L’entrata in vigore, il 1°

gennaio 2016, della Legge federale del 27 settembre 2013 sull’imposizione delle

spese di formazione e di perfezionamento a fini professionali ha comportato

l’abrogazione degli art. 26 cpv. 1 lett. d e 34 lett. b LIFD.

Queste disposizioni permangono comunque applicabili al caso di specie, ritenuto

come lo stesso concerna la tassazione dei periodi fiscali 2011 e 2012 e come

non esista alcuna disposizione di diritto transitorio che preveda una soluzione

differente (cfr. sentenza TF n.2C_588/2015 del 1° febbraio 2016, consid. 4.1.;

sentenza TF n.2C_660/2014 del 6 luglio 2015 consid. 5.).

2.2

Non è in discussione la

qualifica delle spese sostenute da RI 1 per frequentare i corsi che gli hanno

consentito di ottenere il Master in diritto tributario internazionale, visto

che la stessa autorità fiscale ha riconosciuto trattarsi di spese di perfezionamento

professionale e non di spese di formazione.

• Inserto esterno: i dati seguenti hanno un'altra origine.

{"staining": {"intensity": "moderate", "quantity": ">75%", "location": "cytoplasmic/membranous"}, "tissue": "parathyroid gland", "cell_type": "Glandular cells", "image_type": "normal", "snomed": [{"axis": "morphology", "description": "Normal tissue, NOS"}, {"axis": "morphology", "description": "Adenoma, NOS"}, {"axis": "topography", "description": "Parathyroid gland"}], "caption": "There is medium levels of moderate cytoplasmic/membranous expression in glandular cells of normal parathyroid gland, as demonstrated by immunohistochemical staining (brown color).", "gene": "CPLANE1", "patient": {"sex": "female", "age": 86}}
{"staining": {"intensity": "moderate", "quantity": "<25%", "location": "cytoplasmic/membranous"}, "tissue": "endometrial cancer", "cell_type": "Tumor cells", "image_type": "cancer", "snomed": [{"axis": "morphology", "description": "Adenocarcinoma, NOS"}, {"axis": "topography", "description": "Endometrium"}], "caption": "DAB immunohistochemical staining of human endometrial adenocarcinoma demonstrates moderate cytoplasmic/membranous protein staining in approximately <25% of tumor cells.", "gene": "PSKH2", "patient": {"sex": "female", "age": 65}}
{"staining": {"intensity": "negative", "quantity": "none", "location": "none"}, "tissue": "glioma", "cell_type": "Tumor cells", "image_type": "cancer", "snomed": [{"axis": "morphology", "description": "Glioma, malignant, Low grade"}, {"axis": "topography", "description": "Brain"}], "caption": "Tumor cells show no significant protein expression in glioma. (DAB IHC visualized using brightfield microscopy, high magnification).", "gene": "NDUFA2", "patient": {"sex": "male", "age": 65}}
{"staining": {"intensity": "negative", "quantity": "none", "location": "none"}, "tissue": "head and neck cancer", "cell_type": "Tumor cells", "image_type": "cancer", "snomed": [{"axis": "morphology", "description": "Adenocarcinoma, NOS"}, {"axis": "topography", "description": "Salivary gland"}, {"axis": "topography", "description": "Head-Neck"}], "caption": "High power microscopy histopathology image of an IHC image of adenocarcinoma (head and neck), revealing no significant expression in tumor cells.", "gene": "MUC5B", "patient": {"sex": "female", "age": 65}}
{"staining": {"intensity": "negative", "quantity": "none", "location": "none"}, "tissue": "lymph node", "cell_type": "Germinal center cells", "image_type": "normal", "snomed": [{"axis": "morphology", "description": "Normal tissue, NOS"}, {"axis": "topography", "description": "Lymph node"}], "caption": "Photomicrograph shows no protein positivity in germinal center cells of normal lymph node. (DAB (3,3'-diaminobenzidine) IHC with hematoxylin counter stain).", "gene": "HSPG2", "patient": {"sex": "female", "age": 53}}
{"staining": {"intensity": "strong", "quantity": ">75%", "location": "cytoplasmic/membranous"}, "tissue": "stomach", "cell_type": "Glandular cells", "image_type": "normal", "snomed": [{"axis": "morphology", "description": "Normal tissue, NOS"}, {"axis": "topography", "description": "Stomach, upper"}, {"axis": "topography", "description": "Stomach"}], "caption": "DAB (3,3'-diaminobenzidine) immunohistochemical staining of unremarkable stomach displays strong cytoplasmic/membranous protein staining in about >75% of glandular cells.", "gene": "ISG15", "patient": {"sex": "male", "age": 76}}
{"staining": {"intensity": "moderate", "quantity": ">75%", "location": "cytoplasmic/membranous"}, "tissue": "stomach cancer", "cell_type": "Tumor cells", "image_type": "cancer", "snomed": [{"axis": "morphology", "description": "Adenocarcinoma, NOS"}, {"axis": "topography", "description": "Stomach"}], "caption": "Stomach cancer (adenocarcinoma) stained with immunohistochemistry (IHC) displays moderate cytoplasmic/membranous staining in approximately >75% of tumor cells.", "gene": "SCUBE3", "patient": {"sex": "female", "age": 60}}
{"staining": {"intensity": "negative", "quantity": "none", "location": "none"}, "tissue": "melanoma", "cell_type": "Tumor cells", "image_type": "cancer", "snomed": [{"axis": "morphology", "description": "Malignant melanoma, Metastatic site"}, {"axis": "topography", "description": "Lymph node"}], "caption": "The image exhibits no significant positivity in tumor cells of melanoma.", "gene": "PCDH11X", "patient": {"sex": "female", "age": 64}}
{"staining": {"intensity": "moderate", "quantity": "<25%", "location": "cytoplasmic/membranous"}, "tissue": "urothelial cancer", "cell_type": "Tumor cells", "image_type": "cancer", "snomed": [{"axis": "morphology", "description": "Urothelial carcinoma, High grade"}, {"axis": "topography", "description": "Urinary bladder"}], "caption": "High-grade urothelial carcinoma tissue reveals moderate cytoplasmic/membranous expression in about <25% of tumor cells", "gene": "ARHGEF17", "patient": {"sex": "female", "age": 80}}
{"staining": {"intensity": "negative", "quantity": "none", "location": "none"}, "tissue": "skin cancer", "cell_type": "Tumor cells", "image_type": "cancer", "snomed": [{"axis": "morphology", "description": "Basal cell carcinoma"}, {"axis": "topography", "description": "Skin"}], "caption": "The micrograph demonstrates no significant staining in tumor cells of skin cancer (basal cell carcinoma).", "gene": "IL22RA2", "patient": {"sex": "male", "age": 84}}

È unicamente litigiosa la misura

delle spese deducibili e in particolar modo la commisurazione dei costi per i

pasti consumati dal ricorrente durante i giorni trascorsi a __________ per

seguire i corsi.

A quest’ultimo proposito,

l’Ufficio di tassazione ha ritenuto che siano applicabili le disposizioni che

concernono le stesse spese professionali, cioè che i costi per i pasti

consumati durante i corsi siano assimilati alle “spese supplementari necessarie

per pasti fuori domicilio” secondo i già citati articoli 25 cpv. 1 lett. b

LT e 26 cpv. 1 lett. b LIFD. Ha pertanto applicato gli importi forfetari

previsti, rispettivamente, dall’Ordinanza sulle spese professionali e, per

l’imposta cantonale, dal Decreto esecutivo del Consiglio di Stato concernente

l’imposizione delle persone fisiche.

Secondo i ricorrenti, la

deduzione dovrebbe invece essere calcolata applicando gli importi delle spese

per il vitto, suscettibili di rimborso ai dipendenti secondo il Modello di

regolamento spese per le imprese e per le organizzazioni senza scopo di lucro,

contenuto nella Circolare n. 25 del 18 gennaio 2008 della Conferenza svizzera

delle imposte (CSI).

2.3

Il Tribunale federale ha

già avuto occasione di ammettere che possano rientrare fra le spese inerenti al

perfezionamento e alla riqualificazione secondo l’abrogato art. 26 cpv. 1 lett.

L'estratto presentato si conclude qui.